The thought leadership content B2B buyers engage with in social media can have a tremendous impact on what they purchase, according to new research from LinkedIn and Edelman Digital.
Over a third of c-suite execs and decision makers surveyed—39%—said thought leadership content had influenced them to ask a vendor to participate in the RFP process, and 47% said such content had a direct impact on awarding business.
“Thought leadership is hard and measurement is difficult,” noted Phil Gomes, senior vice president, US B2B, Edelman Digital, speaking at the recent ANA Masters of B2B Marketing conference. “It may be difficult to prove the ROI, but B2B franchises need to monetize thought leadership.”
Edelman collaborated with LinkedIn on the study of more than 1,300 business decision makers and c-suite executives to explore how thought leadership influences the B2B purchase process.
Over 80% of respondents said strong thought leadership pieces had increased their trust of an organization, and 51.5% cited it as a major element they use to vet potential partners. Half were willing to share their contact information in exchange for content of interest, and 31% of decision makers and 42% of c-suite execs said they had reached out to content providers to follow-up if they were impressed.
Of course, this can go both ways: 49% said their opinion of a company had decreased after reading poor quality content, and a third had removed a company from consideration based on their thought leadership output.
Engaging your audience to share socially is key to getting your content read by key prospects.

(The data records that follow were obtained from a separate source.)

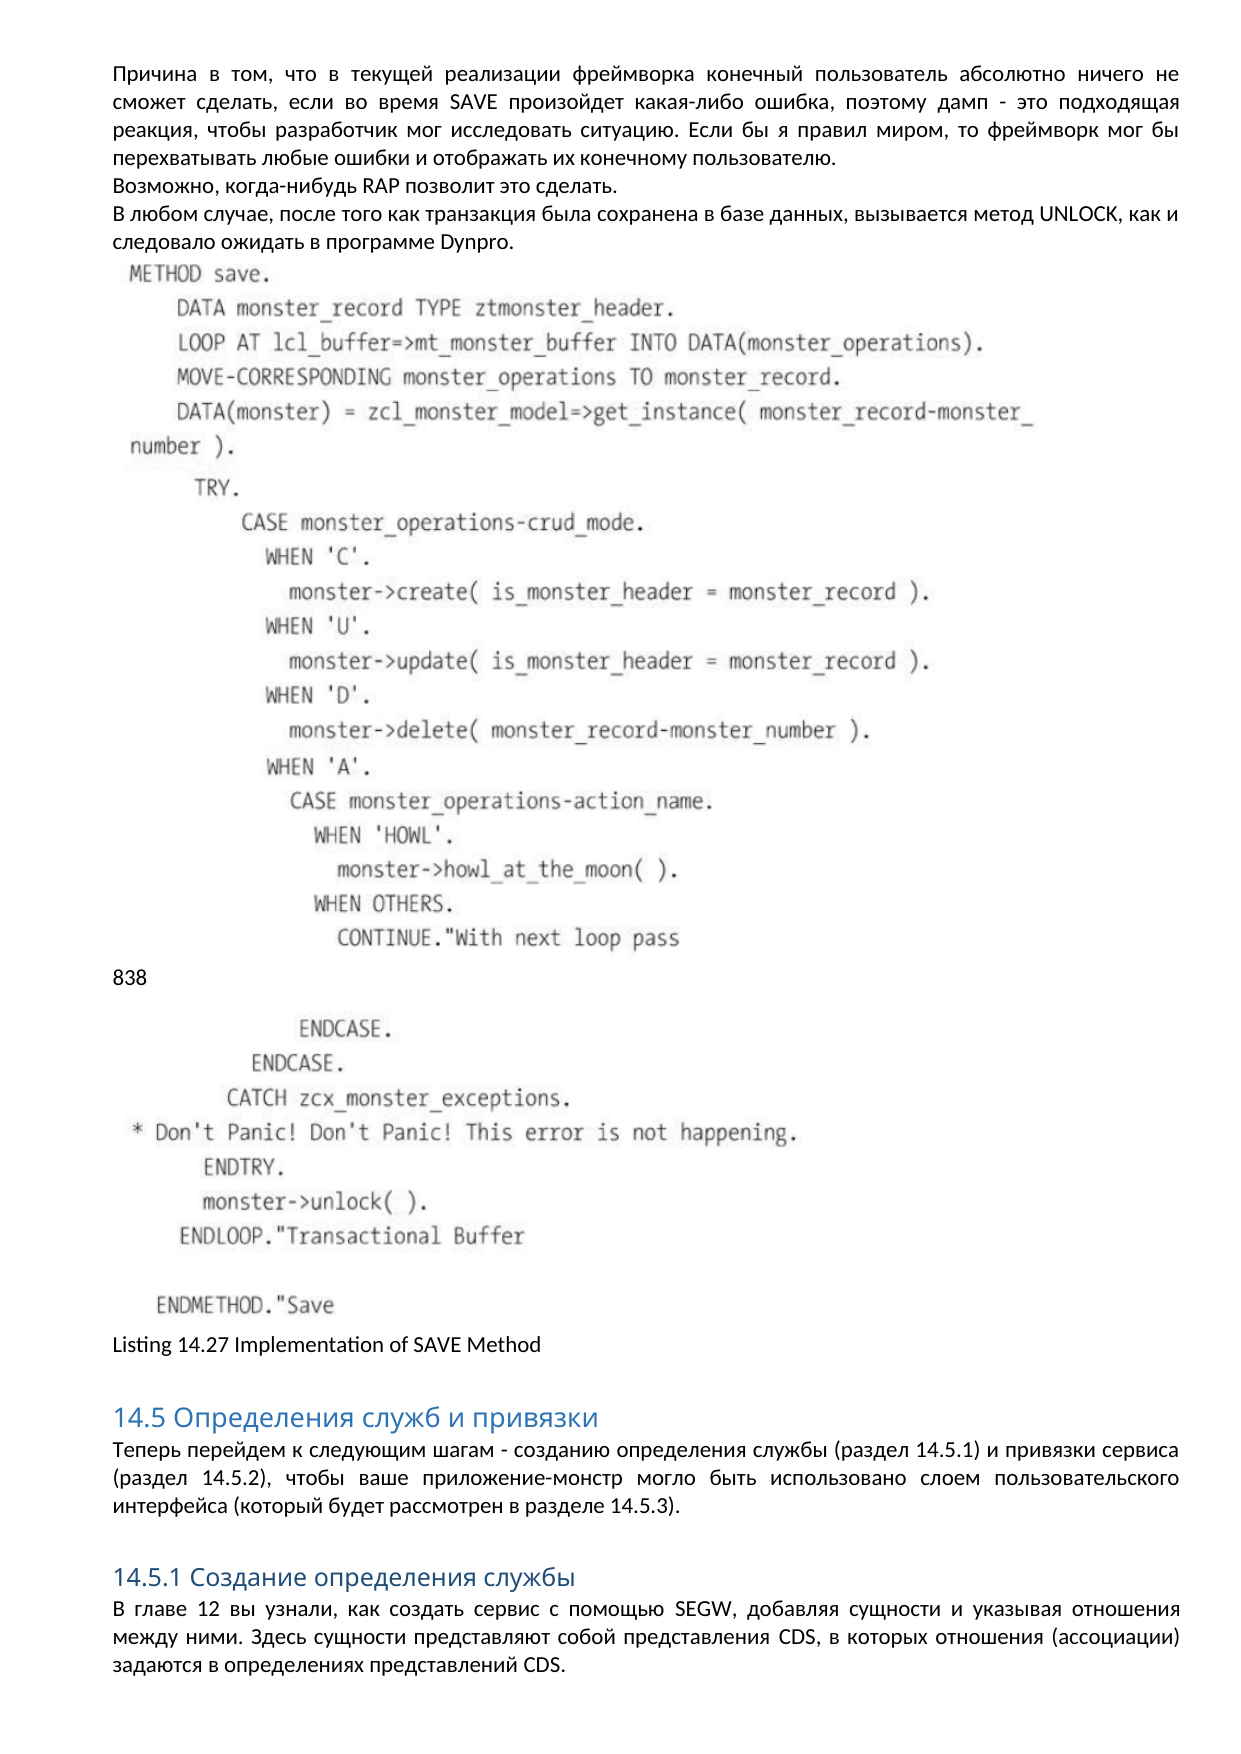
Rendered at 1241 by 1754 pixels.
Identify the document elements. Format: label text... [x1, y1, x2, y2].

text Возможно, когда-нибудь RAP позволит это сделать. [112, 171, 1181, 199]
text В любом случае, после того как транзакция была сохранена в базе данных, вызывается метод UNLOCK, как и следовало ожидать в программе Dynpro. [112, 199, 1181, 255]
text Причина в том, что в текущей реализации фреймворка конечный пользователь абсолютно ничего не сможет сделать, если во время SAVE произойдет какая-либо ошибка, поэтому дамп - это подходящая реакция, чтобы разработчик мог исследовать ситуацию. Если бы я правил миром, то фреймворк мог бы перехватывать любые ошибки и отображать их конечному пользователю. [112, 59, 1181, 171]
subtitle 14.5.1 Создание определения службы [112, 1560, 1181, 1594]
picture [112, 990, 1182, 1330]
text В главе 12 вы узнали, как создать сервис с помощью SEGW, добавляя сущности и указывая отношения между ними. Здесь сущности представляют собой представления CDS, в которых отношения (ассоциации) задаются в определениях представлений CDS. [112, 1594, 1181, 1678]
subtitle 14.5 Определения служб и привязки [112, 1398, 1181, 1435]
text Теперь перейдем к следующим шагам - созданию определения службы (раздел 14.5.1) и привязки сервиса (раздел 14.5.2), чтобы ваше приложение-монстр могло быть использовано слоем пользовательского интерфейса (который будет рассмотрен в разделе 14.5.3). [112, 1435, 1181, 1519]
picture [112, 255, 1182, 963]
text Listing 14.27 Implementation of SAVE Method [112, 1330, 1181, 1358]
text 838 [112, 963, 1181, 990]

According to the study, the top source of thought leadership content was overwhelmingly forwards from someone the reader knew and respected, followed by forwards from a boss or a source they had opted-in to and knew.

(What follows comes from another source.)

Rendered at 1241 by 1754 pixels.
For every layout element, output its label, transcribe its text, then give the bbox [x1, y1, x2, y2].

The top three reasons why users engage with content weren’t surprising. Pieces that relate to a topic users are currently working on was first, followed by the content being short and easily absorbed, or the content having ideas the readers perceives as new or original. In this content, B2B readers are looking for new trends and issues; analysis; and statistics and key facts they can use in their work, and on average, 35% of respondents are spending about one to three hours per week reviewing thought leadership content.
The top B2B topics vary by industry. LinkedIn research from March-May 2017, for example, shows that professional services’ top three issues are management accounting, sales and distribution, and strategy alignment, while software professionals are interested in leadership development, sales and distribution, and artificial intelligence
Manufacturing professionals on LinkedIn have been responding to content this spring about order fulfillment, claims investigations and graphics processing units; oil and energy professionals are curious about energy audits and assessments, solar energy, and the impact of climate change; and manufacturing, silicon carbide, and design principles content is engaging computer hardware readers.
Still, no matter what the topic is, readers want writers to get to the point quickly: 69% said their preferred format was three to four page documents; 51% cited “snackable” media they could digest in one or two minutes; and 47% liked three to four minute videos.